→ **BRIEF**:
Could you copy out the records from the line containing "Gilneas US - Horde - 130000 Gold" through the line containing "Gilneas US - Horde - 180000 Gold", keeping every line unchanged?

Saved entries:

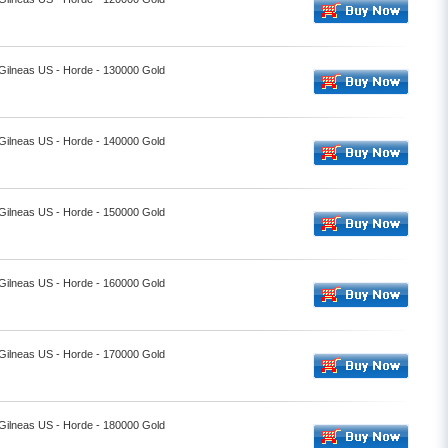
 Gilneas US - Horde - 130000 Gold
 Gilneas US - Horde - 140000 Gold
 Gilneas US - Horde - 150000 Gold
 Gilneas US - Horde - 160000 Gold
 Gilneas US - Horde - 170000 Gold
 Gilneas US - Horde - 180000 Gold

==

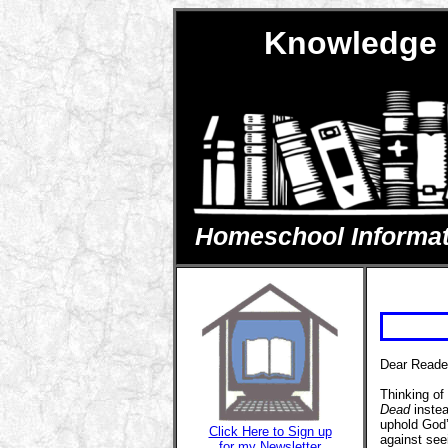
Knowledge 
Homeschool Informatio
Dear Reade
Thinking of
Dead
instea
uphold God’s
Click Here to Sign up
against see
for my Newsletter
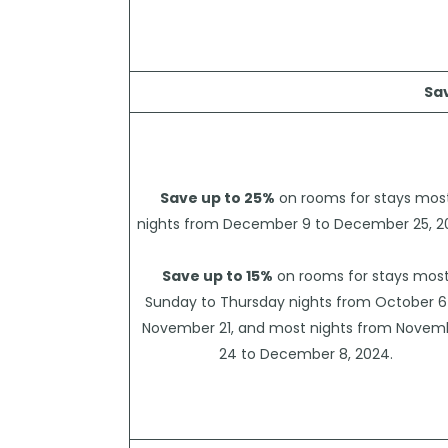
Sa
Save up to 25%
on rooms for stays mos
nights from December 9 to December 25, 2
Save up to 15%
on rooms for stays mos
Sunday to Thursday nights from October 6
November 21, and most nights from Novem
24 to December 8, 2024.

→ **WRITTEN SOLUTION**:
 Gilneas US - Horde - 130000 Gold
 Gilneas US - Horde - 140000 Gold
 Gilneas US - Horde - 150000 Gold
 Gilneas US - Horde - 160000 Gold
 Gilneas US - Horde - 170000 Gold
 Gilneas US - Horde - 180000 Gold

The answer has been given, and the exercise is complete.